**Goal of the exercise**
Although the entries contain pictures, write out only their text, exactly as it stands.
---*---
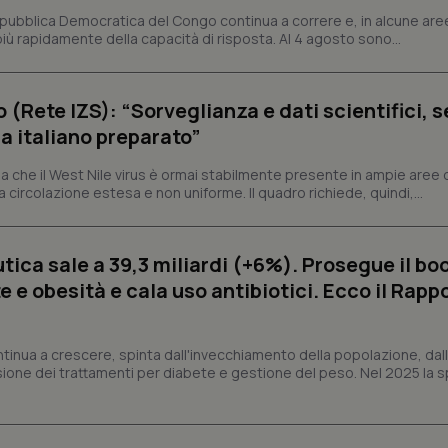
significativo del servizio di ana
utilizzato da Google. Questo cook
epubblica Democratica del Congo continua a correre e, in alcune aree
per distinguere utenti unici as
ù rapidamente della capacità di risposta. Al 4 agosto sono...
generato in modo casuale come i
cliente. È incluso in ogni richiest
sito e utilizzato per calcolare i dat
sessioni e campagne per i rapporti 
o (Rete IZS): “Sorveglianza e dati scientifici, 
Sessione
Cookie generato da applicazioni 
PHP.net
linguaggio PHP. Si tratta di un id
www.quotidianosanita.it
a italiano preparato”
generico utilizzato per mantenere 
sessione utente. Normalmente 
generato in modo casuale, il mod
 che il West Nile virus è ormai stabilmente presente in ampie aree 
utilizzato può essere specifico pe
a circolazione estesa e non uniforme. Il quadro richiede, quindi,...
buon esempio è mantenere uno s
un utente tra le pagine.
.quotidianosanita.it
1 anno 1
Questo cookie viene utilizzato d
mese
per mantenere lo stato della ses
ica sale a 39,3 miliardi (+6%). Prosegue il bo
 e obesità e cala uso antibiotici. Ecco il Rapp
Fornitore
Fornitore
/
/
Dominio
Scadenza
Descrizione
Scadenza
Descrizione
Dominio
ntinua a crescere, spinta dall'invecchiamento della popolazione, dall'
E
5 mesi 4
Questo cookie è impostato da Youtube per
Google LLC
sione dei trattamenti per diabete e gestione del peso. Nel 2025 la 
settimane
delle preferenze dell'utente per i video d
.youtube.com
.quotidianosanita.it
1 anno 1
Questo cookie viene utilizzato da Google Analy
nei siti; può anche determinare se il visita
mese
lo stato della sessione.
utilizzando la nuova o la vecchia versione d
Youtube.
.youtube.com
5 mesi 4
Questo cookie è impostato da Youtube per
---*---
**Answer box**
significativo del servizio di ana
utilizzato da Google. Questo cook
epubblica Democratica del Congo continua a correre e, in alcune aree
per distinguere utenti unici as
ù rapidamente della capacità di risposta. Al 4 agosto sono...
generato in modo casuale come i
cliente. È incluso in ogni richiest
sito e utilizzato per calcolare i dat
sessioni e campagne per i rapporti 
o (Rete IZS): “Sorveglianza e dati scientifici, 
Sessione
Cookie generato da applicazioni 
PHP.net
linguaggio PHP. Si tratta di un id
www.quotidianosanita.it
a italiano preparato”
generico utilizzato per mantenere 
sessione utente. Normalmente 
generato in modo casuale, il mod
 che il West Nile virus è ormai stabilmente presente in ampie aree 
utilizzato può essere specifico pe
a circolazione estesa e non uniforme. Il quadro richiede, quindi,...
buon esempio è mantenere uno s
un utente tra le pagine.
.quotidianosanita.it
1 anno 1
Questo cookie viene utilizzato d
mese
per mantenere lo stato della ses
ica sale a 39,3 miliardi (+6%). Prosegue il bo
 e obesità e cala uso antibiotici. Ecco il Rapp
Fornitore
Fornitore
/
/
Dominio
Scadenza
Descrizione
Scadenza
Descrizione
Dominio
ntinua a crescere, spinta dall'invecchiamento della popolazione, dall'
E
5 mesi 4
Questo cookie è impostato da Youtube per
Google LLC
sione dei trattamenti per diabete e gestione del peso. Nel 2025 la 
settimane
delle preferenze dell'utente per i video d
.youtube.com
.quotidianosanita.it
1 anno 1
Questo cookie viene utilizzato da Google Analy
nei siti; può anche determinare se il visita
mese
lo stato della sessione.
utilizzando la nuova o la vecchia versione d
Youtube.
.youtube.com
5 mesi 4
Questo cookie è impostato da Youtube per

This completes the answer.